## PARTS OF THE EXERCISE
#1 Decide whether each statement agrees with the swimming blog below. Answer yes or no and quote the words that decide it.
(a) The new website's address is www.robertiddiols.com.
(b) The timed training swim was slower than the race at the same pool two weeks earlier.
(c) The 4x100 freestyle relay in the first video took place at the Athens Olympics in 2004.
#2 Name every member of the South African relay team in the swimming blog below.

----- SELECTED PASSAGE

Monday, June 18, 2012

New Site - Blog Moved

The new website is now up and running at the domain address: www.robertiddiols.com. It looks great and I'm extremely happy with it. Thank you very much, Karin, for doing all the work. Let's hope I can put it to good use for some time yet. All the blog posts have been transferred across, but you now have to click on the title of each post to read the whole thing (you'll see what I mean). It's a bit irritating but it's written into the code so as not to slow down loading times. See you there!

Thursday, June 14, 2012

Video Inspiration

I know attention spans shorten considerably when sat in front of a computer screen, and as one fellow blog host put it recently, "watching a half-hour of video on the Internet is like sitting through all three Lord of the Rings films back-to-back in the theater", but in my hours of idleness afforded by my waning training schedule I've trawled through a swathe of fantastic swimming videos online. Michael Johnson described how he became a master of pausing video cassettes at the exact spot to analyse and piece apart his technique, but in the age of YouTube even the fool has it all at his fingertips. With only a week to go before I'll be in the zone and up in Sheffield I'll share with you one or two videos over the coming week that I've gone back to again and again. The first, somewhat unsurprisingly, is the 4x100 freestyle relay at the Athens Olympics in 2004. The South African team of Roland Schoeman, Darien Townsend, Lyndon Ferns, and Ryk Neethling rewrote the script and the record books by sending the Americans and the Australians home with something to think about. Perhaps I'm slightly biased by having trained with all four of them during my time in Arizona, and I very proudly count them all as friends, but for me it's greater than the famous relay of 4 years ago in which Jason Lezak ploughed to victory for the Americans. Maybe not a better race, nor even a better spectacle, but certainly a bigger inspiration. I don't know the commentators but like the rest of the world they were blown away by the opening hundred; "Roland Schoeman is tramping with 25 to go. I mean these are class swimmers. He's a big body-length up."

Monday, June 11, 2012

PS.

We're currently working on a new website that will incorporate this blog. It will take a while to transfer everything over but it will give this whole operation at least the veneer of professionalism. It could be up and running within the next few days. Updates here as usual. Stay tuned.

Sunday, June 10, 2012

Taper - Timed 50

Just ten days to go. Taper time is a wild beast. It's a Tazmanian Devil raging and tearing through your chains and means of control. Fortunate is the swimmer who can keep a level head in the weeks running up to a meet. Even the hardiest and most experienced of competitors would be forgiven for turning their palms up to the sprint gods. In the water you feel great, but then not so a day later. What distinguishes those who succeed is not simply the belief that it will all come good on race day but rather the knowledge that it will. Yesterday I stood on the blocks at the far end of Aldershot's Garrison pool for a timed training swim, focussing on my dive and break-out but breathing and controling the last 15 meters in particular. I was pleasantly surprised by the result. I split 5.3secs to 15m, 10.3secs to 25m, and turned to my feet in 24.1secs. The committed visitor to this blog will know that that time was faster than my race there two weeks ago. To find that sort of speed when not feeling good breeds confidence, confidence that you can't manufacture when the time before a meet can be measured in days and not weeks. Normally I'd feel a bit squeamish about posting a training video online, but as the sporting legends in Johnson's Gold Rush kept reminding me, you can only affect what you do so don't worry about anyone or anything else.

----------
----- EXTRACTED INFORMATION

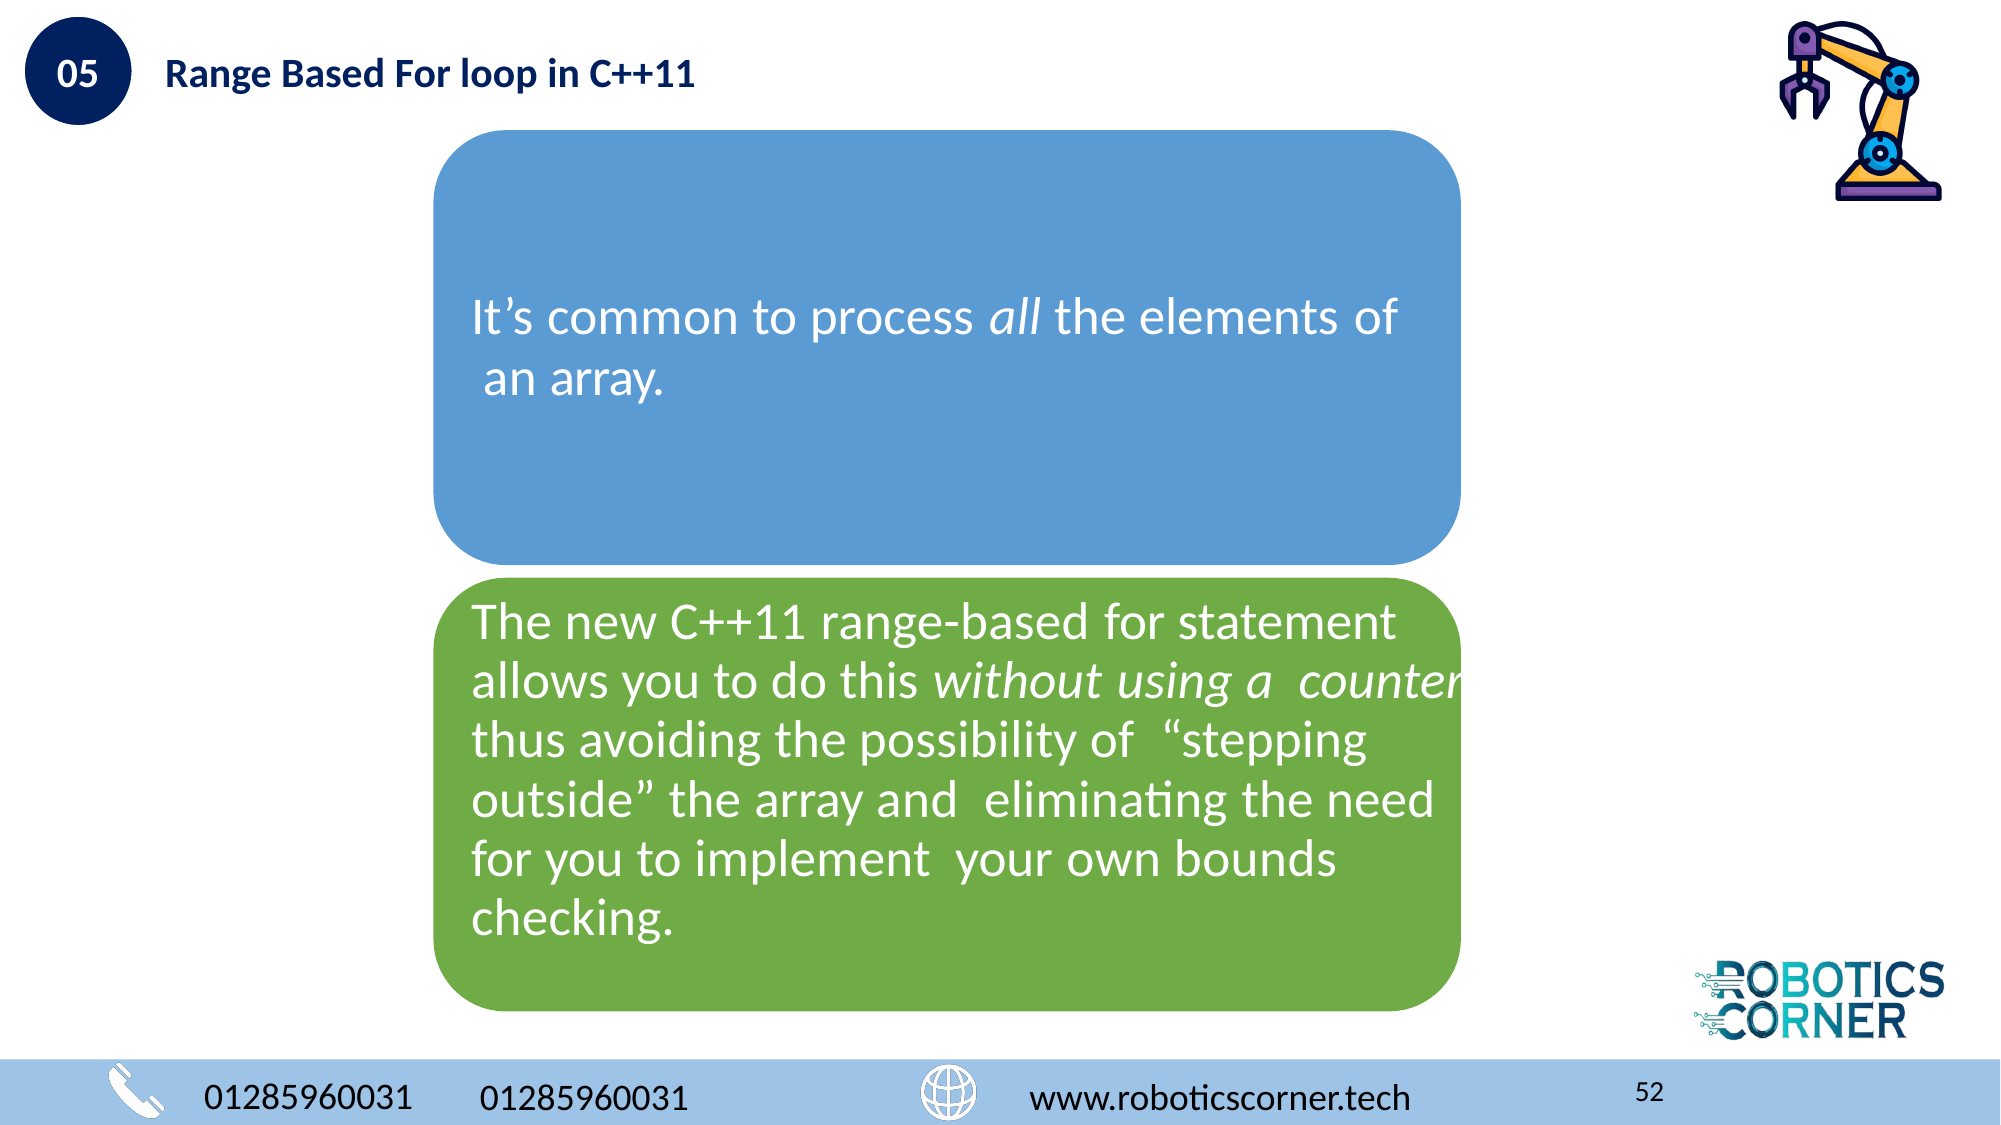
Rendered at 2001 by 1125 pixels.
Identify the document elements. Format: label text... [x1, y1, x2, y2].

text_box [433, 130, 1461, 566]
picture [103, 1057, 170, 1124]
text_box [476, 577, 1419, 584]
text_box [433, 588, 1461, 1012]
picture [1771, 21, 1950, 201]
picture [1680, 859, 1953, 1125]
text_box Range Based For loop in C++11 [150, 38, 720, 103]
title It’s common to process all the elements of an array. [468, 277, 1407, 474]
picture [915, 1059, 981, 1125]
text_box 05 [22, 14, 134, 128]
text_box The new C++11 range-based for statement allows you to do this without using a counter, thus avoiding the possibility of “stepping outside” the array and eliminating the need for you to implement your own bounds checking. [468, 584, 1501, 948]
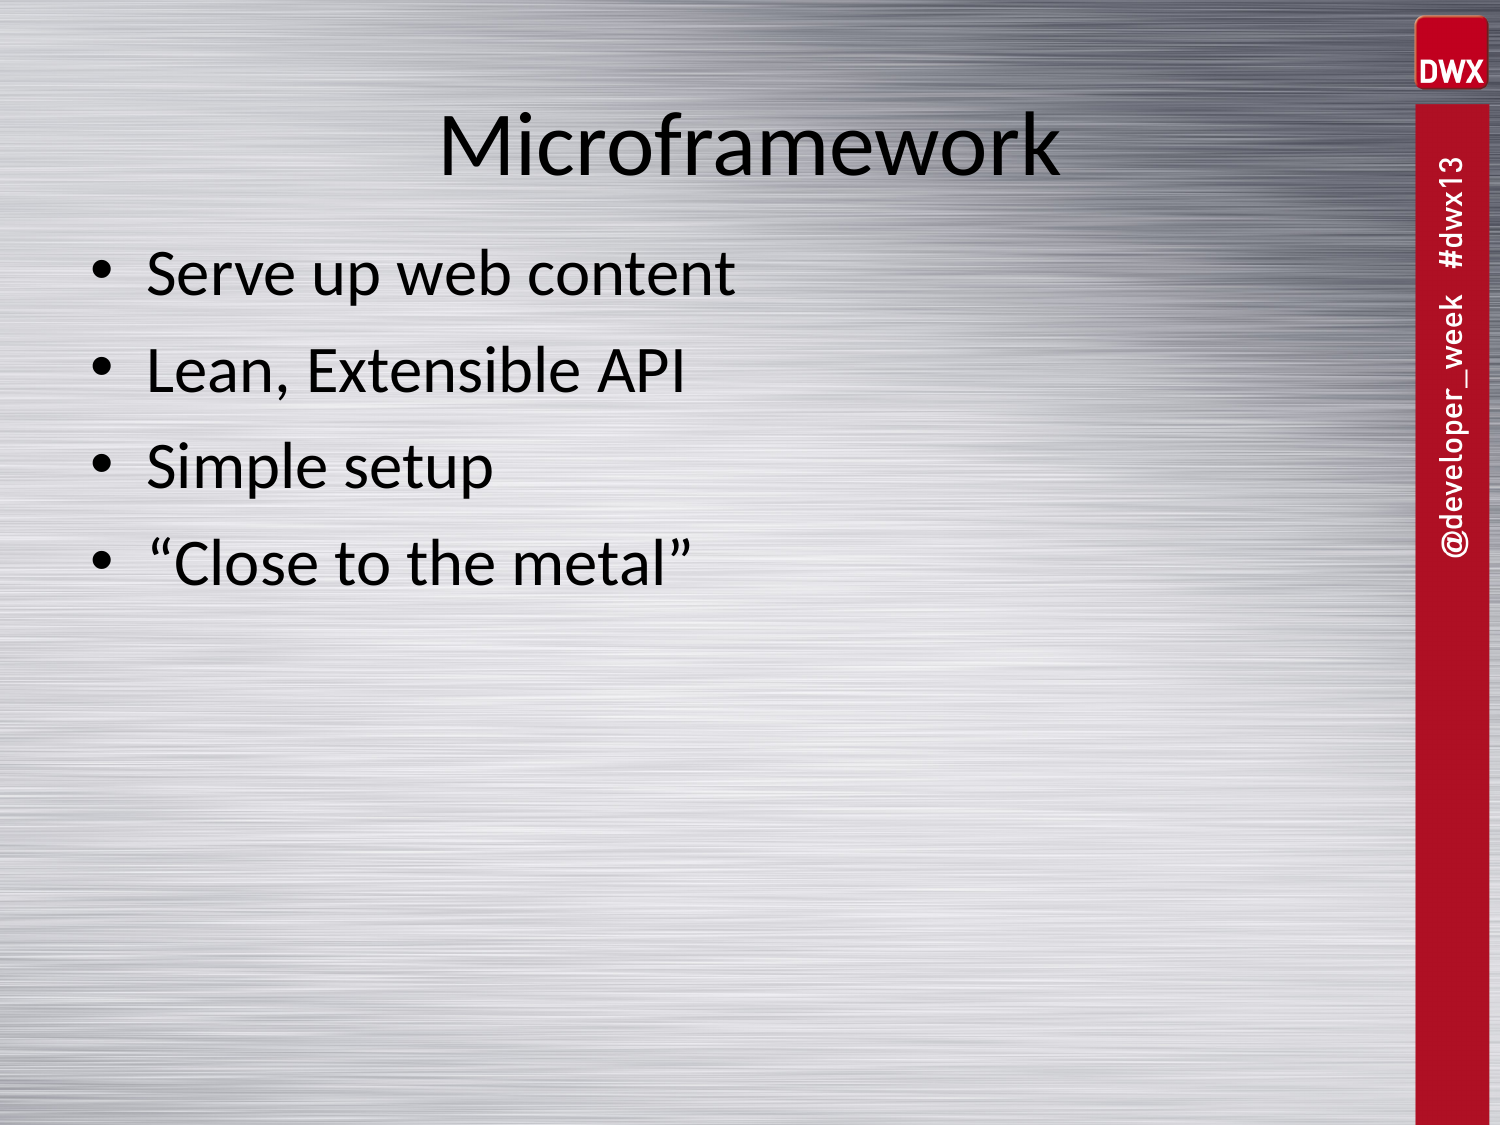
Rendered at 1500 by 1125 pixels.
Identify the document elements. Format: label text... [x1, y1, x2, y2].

title Microframework [75, 45, 1426, 221]
list Serve up web content Lean, Extensible API Simple setup “Close to the metal” [75, 221, 1426, 964]
picture [0, 0, 1500, 1125]
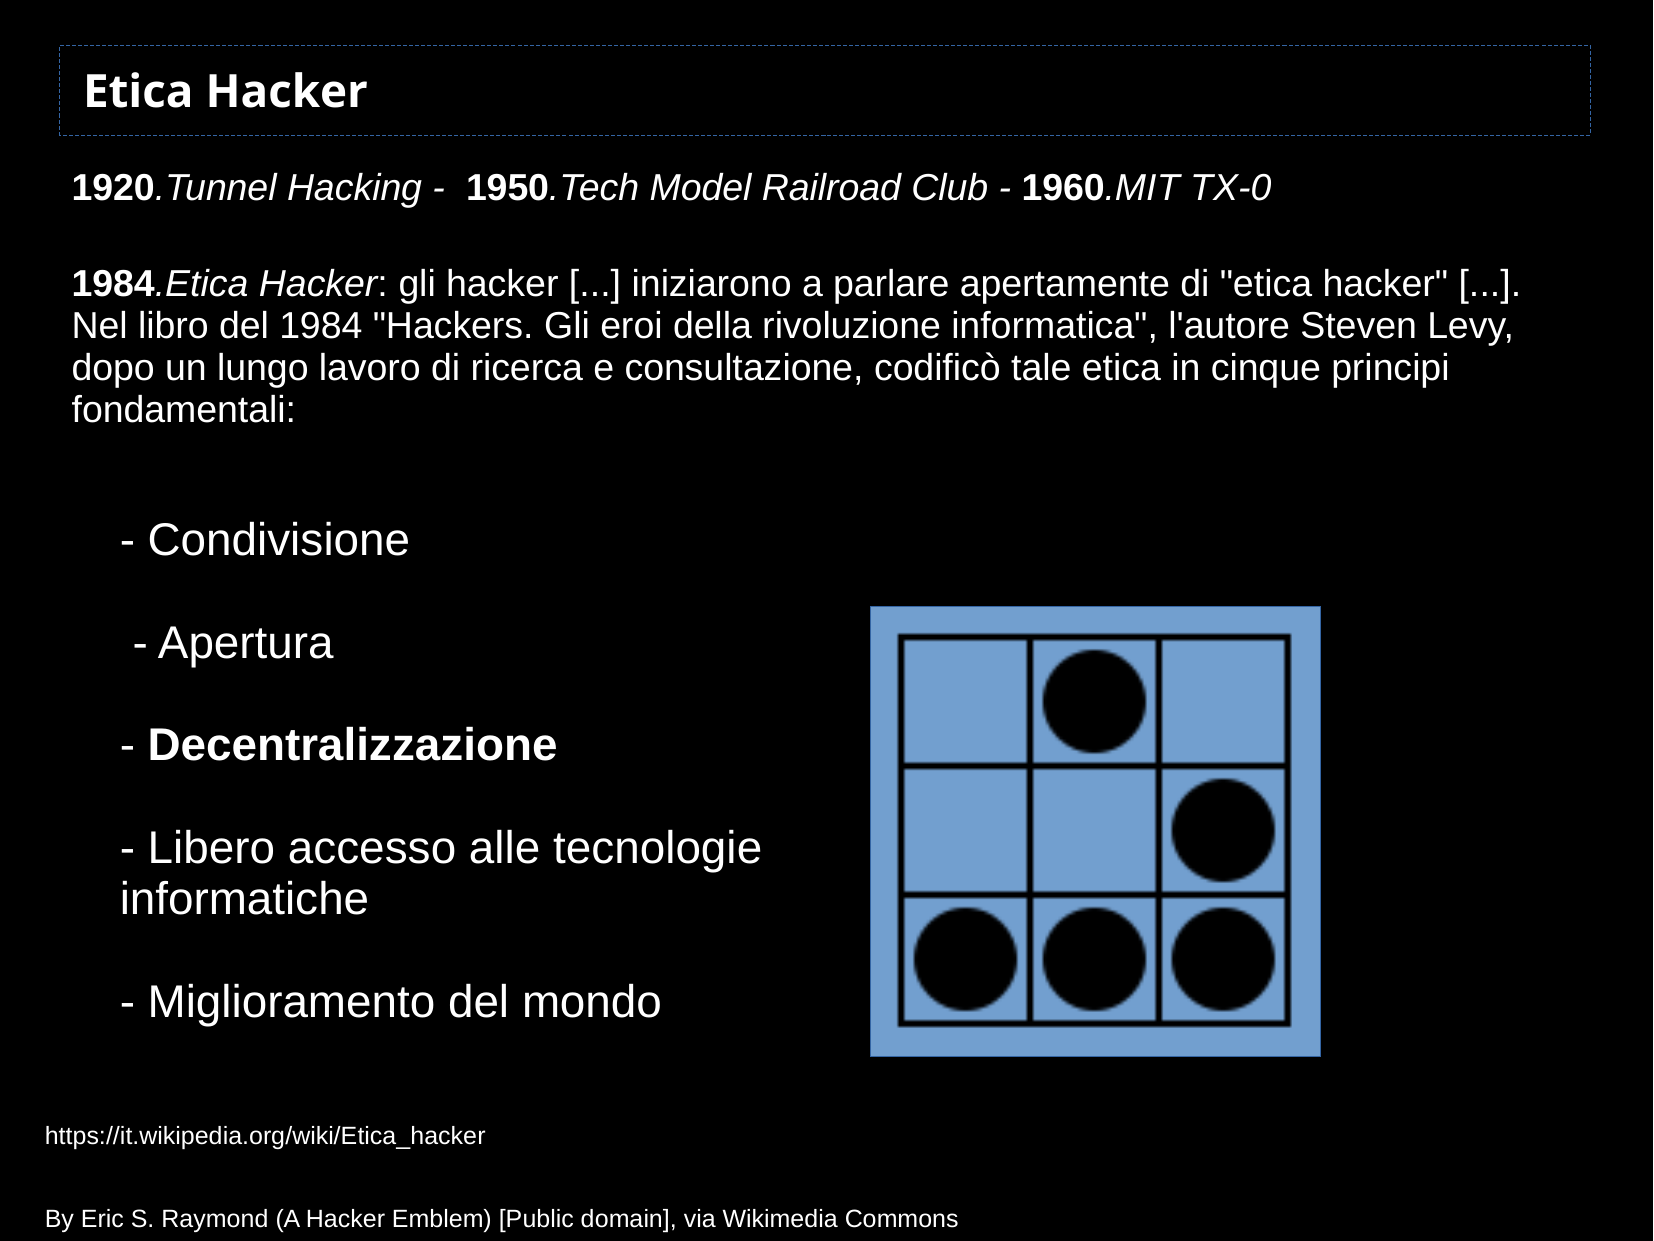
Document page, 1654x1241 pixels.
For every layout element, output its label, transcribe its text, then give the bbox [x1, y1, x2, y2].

picture [870, 606, 1321, 1057]
text_box - Condivisione - Apertura - Decentralizzazione - Libero accesso alle tecnologie informatiche - Miglioramento del mondo [105, 465, 1036, 1077]
text_box [1036, 600, 1351, 671]
list Etica Hacker [59, 45, 1591, 136]
text_box https://it.wikipedia.org/wiki/Etica_hacker [30, 1114, 712, 1158]
text_box [30, 1095, 1396, 1166]
text_box 1920.Tunnel Hacking - 1950.Tech Model Railroad Club - 1960.MIT TX-0 [56, 159, 1306, 255]
text_box 1984.Etica Hacker: gli hacker [...] iniziarono a parlare apertamente di "etica hacker" [...]. Nel libro del 1984 "Hackers. Gli eroi della rivoluzione informatica", l'autore Steven Levy, dopo un lungo lavoro di ricerca e consultazione, codificò tale etica in cinque principi fondamentali: [56, 255, 1557, 438]
text_box By Eric S. Raymond (A Hacker Emblem) [Public domain], via Wikimedia Commons [30, 1197, 1172, 1241]
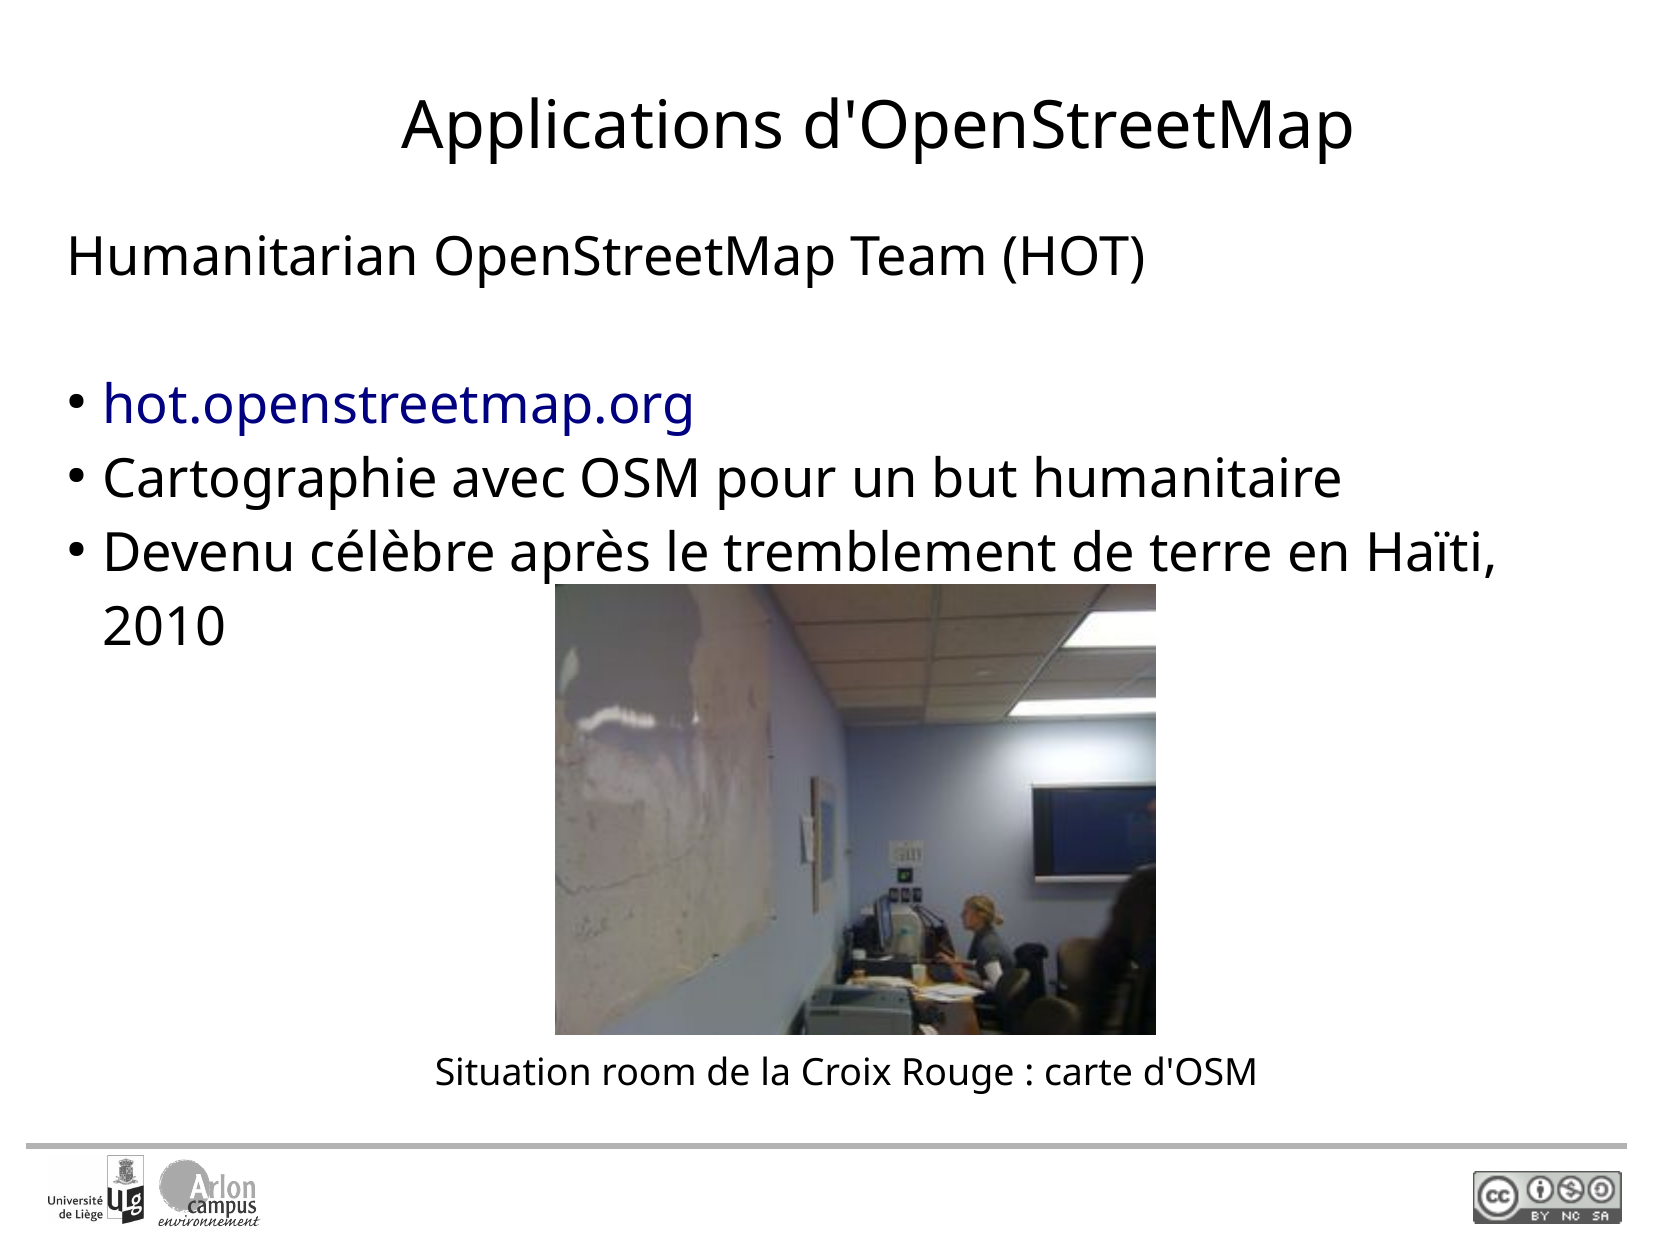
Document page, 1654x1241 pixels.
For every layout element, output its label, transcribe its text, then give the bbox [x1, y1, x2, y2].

picture [157, 1158, 261, 1227]
picture [48, 1155, 144, 1224]
picture [555, 584, 1156, 1036]
text_box Humanitarian OpenStreetMap Team (HOT) hot.openstreetmap.org Cartographie avec OSM pour un but humanitaire Devenu célèbre après le tremblement de terre en Haïti, 2010 [52, 210, 1576, 715]
title Applications d'OpenStreetMap [135, 18, 1624, 226]
text_box Situation room de la Croix Rouge : carte d'OSM [420, 1038, 1396, 1096]
list [52, 221, 1589, 1107]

----------

## SOLUTION SET
#1
(a) Yes: "The new website is now up and running at the domain address: www.robertiddiols.com."
(b) No: "that time was faster than my race there two weeks ago."
(c) Yes: "the 4x100 freestyle relay at the Athens Olympics in 2004."

#2 Roland Schoeman, Darien Townsend, Lyndon Ferns, Ryk Neethling